Monday 1 July 2013

The important role beliefs play in shaping your results by Stephen Pauley

If you believe you will always find a way to succeed no matter what, you are more likely to do just that than someone who believes they can never have what they really want.  Most of our beliefs are formed by the age of seven.  They are shaped by our parents, grandparents, relatives, teachers, past experiences, media, culture, peers, friends & religion.  Aside from physical differences, it is our different experiences/interactions, schooling etc that make us all different and unique.

In most cases we do not realise what our beliefs consist of or how we have formed them.  Yet they influence every moment of everyday. Every belief has a structure to it which we can change if we choose to.  It is like carrying a recording in our heads.  If the recording is working for us, we can keep it, maybe updating it to refine it from time to time.  If however, the recording is limiting what we think about ourselves, we can take it out and re record it, so we have one that is working for us.

We accept opinions from influential people in our lives and hold them as facts.  They are not facts at all but perceptions formed through our own experience and others views.  Beliefs are views about us, others and the world.  These views determine the decisions we take and the way we behave. If we want to change our results it starts with changing our beliefs.

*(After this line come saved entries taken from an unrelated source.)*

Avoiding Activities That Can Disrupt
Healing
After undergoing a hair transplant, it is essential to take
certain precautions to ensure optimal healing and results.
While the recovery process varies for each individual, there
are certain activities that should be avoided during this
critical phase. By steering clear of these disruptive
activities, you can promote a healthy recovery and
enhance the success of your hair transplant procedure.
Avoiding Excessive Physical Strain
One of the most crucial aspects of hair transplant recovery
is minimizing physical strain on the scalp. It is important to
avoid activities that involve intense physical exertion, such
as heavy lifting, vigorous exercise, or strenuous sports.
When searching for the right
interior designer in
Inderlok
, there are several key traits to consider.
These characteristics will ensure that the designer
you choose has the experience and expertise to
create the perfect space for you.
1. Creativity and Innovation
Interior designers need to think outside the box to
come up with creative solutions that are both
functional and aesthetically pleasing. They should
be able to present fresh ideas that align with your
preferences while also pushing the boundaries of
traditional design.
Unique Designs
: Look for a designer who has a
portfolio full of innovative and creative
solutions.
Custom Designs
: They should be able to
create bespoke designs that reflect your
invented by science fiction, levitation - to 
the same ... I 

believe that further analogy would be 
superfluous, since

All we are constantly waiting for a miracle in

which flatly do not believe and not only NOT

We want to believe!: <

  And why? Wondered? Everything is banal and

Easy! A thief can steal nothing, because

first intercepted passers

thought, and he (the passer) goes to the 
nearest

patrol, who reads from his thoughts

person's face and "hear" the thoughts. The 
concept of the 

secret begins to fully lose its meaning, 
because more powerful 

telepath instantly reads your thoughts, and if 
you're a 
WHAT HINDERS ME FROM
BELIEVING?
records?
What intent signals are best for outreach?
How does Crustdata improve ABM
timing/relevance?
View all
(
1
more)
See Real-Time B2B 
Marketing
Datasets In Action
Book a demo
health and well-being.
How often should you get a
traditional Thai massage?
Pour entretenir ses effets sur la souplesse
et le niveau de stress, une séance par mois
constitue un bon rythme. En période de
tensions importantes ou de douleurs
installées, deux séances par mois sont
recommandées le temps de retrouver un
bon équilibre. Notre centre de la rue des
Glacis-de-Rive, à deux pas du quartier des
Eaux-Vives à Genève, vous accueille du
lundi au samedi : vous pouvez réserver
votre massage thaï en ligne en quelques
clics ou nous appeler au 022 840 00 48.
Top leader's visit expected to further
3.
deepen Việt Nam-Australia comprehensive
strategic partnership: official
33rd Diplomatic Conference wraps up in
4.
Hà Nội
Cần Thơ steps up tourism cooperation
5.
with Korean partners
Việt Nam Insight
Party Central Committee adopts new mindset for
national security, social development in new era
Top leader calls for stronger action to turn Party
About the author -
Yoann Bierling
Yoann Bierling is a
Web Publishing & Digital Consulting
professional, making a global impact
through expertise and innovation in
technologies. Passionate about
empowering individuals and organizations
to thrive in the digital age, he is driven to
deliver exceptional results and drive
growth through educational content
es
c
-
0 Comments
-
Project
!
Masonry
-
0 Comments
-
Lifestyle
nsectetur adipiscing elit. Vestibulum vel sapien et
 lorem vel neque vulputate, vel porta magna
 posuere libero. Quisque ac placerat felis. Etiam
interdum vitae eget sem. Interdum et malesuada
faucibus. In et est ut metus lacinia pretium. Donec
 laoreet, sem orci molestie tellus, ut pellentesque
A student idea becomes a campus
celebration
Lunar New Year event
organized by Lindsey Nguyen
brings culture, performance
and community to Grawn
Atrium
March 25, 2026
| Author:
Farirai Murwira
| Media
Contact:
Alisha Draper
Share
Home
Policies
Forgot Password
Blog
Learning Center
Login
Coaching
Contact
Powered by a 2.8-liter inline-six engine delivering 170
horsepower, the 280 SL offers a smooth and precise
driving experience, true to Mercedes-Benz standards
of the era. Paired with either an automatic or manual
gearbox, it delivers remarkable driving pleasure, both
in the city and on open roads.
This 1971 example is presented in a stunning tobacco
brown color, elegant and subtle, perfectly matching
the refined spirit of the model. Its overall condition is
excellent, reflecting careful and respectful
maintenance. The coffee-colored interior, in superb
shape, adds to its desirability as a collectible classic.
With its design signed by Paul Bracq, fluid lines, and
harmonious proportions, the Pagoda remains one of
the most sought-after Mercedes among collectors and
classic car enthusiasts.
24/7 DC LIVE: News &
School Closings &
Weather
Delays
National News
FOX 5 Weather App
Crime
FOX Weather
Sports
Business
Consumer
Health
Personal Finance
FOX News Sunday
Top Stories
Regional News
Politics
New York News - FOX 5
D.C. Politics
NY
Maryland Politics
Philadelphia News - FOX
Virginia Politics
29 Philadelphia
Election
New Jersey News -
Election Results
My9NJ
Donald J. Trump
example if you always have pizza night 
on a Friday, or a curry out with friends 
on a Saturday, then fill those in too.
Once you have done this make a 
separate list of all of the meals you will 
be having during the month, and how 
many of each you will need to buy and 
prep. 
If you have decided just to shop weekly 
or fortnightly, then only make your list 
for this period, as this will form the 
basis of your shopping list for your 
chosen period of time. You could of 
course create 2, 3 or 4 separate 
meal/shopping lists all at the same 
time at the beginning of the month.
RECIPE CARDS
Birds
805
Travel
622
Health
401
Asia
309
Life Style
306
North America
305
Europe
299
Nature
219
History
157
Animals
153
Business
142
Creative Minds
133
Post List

Beliefs determine how we think, how we talk to ourselves (our self talk) and this in turn determines how we behave.  If we are overly self critical or hard on ourselves, we need to start talking to ourselves in a kinder, softer and more positive way.  This will make us feel better and behave more confidently. Our results are more likely to be more positive if we behave in this way. Henry Ford once said, ‘if you think you can or if you think you can’t, you are probably right.’

There are two types of belief-Enabling (where we believe we can achieve, they propel us forward towards our goals, we feel confident and good about ourselves). The opposite is limiting beliefs-these hold us back, hinder us, and make us feel bad/less confident.
A famous example of how people changed their beliefs and conventional wisdom is Roger Bannister breaking the four minute mile record.  People urged him not to try it, telling him it was dangerous and life threatening.  He broke the record and once he did, four runners broke the record in a year because they believed it was possible and knew it could be done.  Athletes changed their beliefs, they told themselves they could do it and as a result their bodies performed more effectively.

In business, there are countless examples of beliefs missing the point.  For example, many said, photocopiers, personal computers and telephone banking would not catch on.  They have all become best sellers.  It is important for people to challenge the conventional wisdom of businesses. 

All of us have the power and control over our beliefs which shape our self talk/thoughts, behaviour and ultimately our results.